:: WORK TO COMPLETE ::
In the article about the Miami medical supply company, how far above the regional office of the HHS criminal investigative unit was the company's rented space?

:: SELECTED TEXT ::

····················

A nondescript suite of offices in a bland building tucked in a quiet Miami suburb seemed as good a place as any for a medical supply company to rent some office space.
But this company rented space two floors above a regional office of the U.S. Department of Health and Human Services’ criminal investigative unit. It also tried billing Medicare more than $500,000 for various medical equipment — such as braces, orthotics and wheelchairs — for patients who didn’t exist.
During a routine check by HHS’ Office of Inspector General, which investigates Medicare and Medicaid fraud, special agents in Florida noticed that a local company had recently changed owners and had another address in their building. But that location didn’t have any actual employees. It was no more than a mail drop, a physical location of a shell corporation designed to make it look legitimate on paper, said Omar Pérez Aybar, special agent in charge for Florida.
A deeper look at the company’s billing practices revealed what appeared to be Medicare fraud, Pérez Aybar said.
When agents grilled the new owner, he admitted his name was used on corporate business records to conceal the identity of the real owners. Because the investigation is still ongoing and no arrests have been made, agents provided few details identifying the operation. But Pérez Aybar said it was shuttered last year before Medicare lost any money.

····················

:: DATASET EXTRACT ::
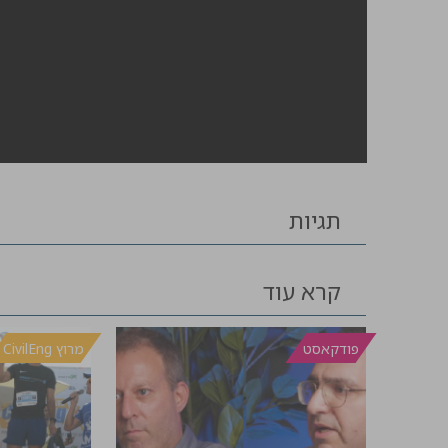
תגיות
קרא עוד
פודקאסט
מרוץ CivilEng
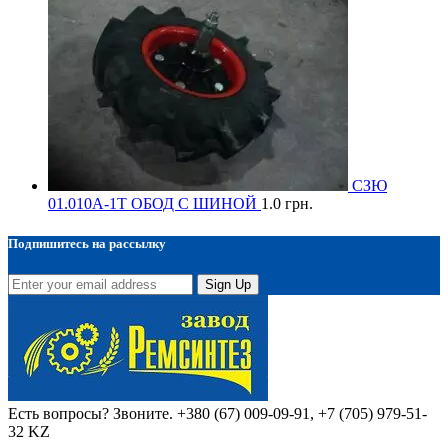
СЗЮ
01.010А-1Т ОБОД С ШИНОЙ
1.0
грн.
Подпишитесь на рассылку
Sign Up
Есть вопросы? Звоните.
+380 (67) 009-09-91, +7 (705) 979-51-
32 KZ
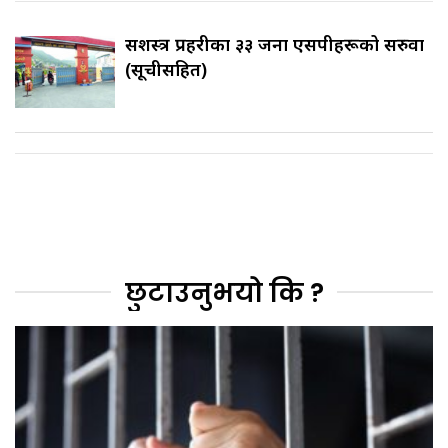
सशस्त्र प्रहरीका ३३ जना एसपीहरूको सरुवा
(सूचीसहित)
छुटाउनुभयो कि ?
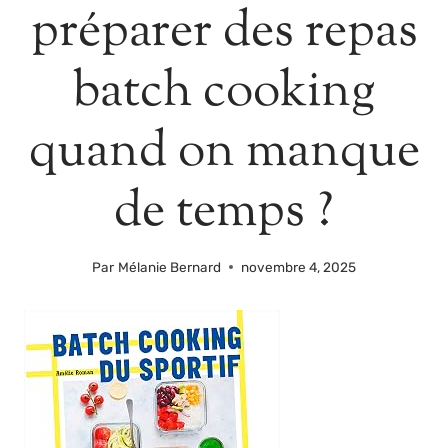
préparer des repas
batch cooking
quand on manque
de temps ?
Par
Mélanie Bernard
novembre 4, 2025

····················

:: RESPONSE TO THE TASK ::
Two floors above it.